■ Requirement ■
Word for word, restate the line containing "thumb tip: (238, 222)" and all the lines that come after it in the entries below. Include nothing from before it.

■ Raw data ■
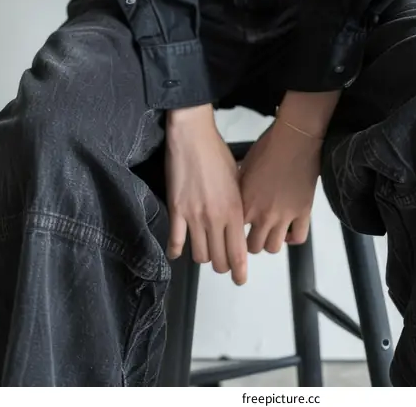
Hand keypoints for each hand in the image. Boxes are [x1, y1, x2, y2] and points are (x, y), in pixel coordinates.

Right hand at [165, 105, 247, 285]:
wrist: (193, 136)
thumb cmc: (216, 152)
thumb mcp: (237, 179)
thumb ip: (237, 205)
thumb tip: (238, 222)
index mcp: (234, 210)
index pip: (238, 252)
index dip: (239, 271)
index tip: (240, 279)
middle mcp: (216, 217)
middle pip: (219, 259)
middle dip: (221, 266)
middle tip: (221, 263)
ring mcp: (194, 216)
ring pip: (199, 255)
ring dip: (202, 257)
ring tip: (203, 251)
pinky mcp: (176, 210)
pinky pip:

■ Reply to the task ■
thumb tip: (238, 222)
index mcp: (234, 210)
index pip: (238, 252)
index dip: (239, 271)
index tip: (240, 279)
middle mcp: (216, 217)
middle pip: (219, 259)
middle dip: (221, 266)
middle tip: (221, 263)
ring mcp: (194, 216)
ring pip: (199, 255)
ring dip: (202, 257)
ring tip: (203, 251)
pinky mcp: (176, 210)
pinky pip:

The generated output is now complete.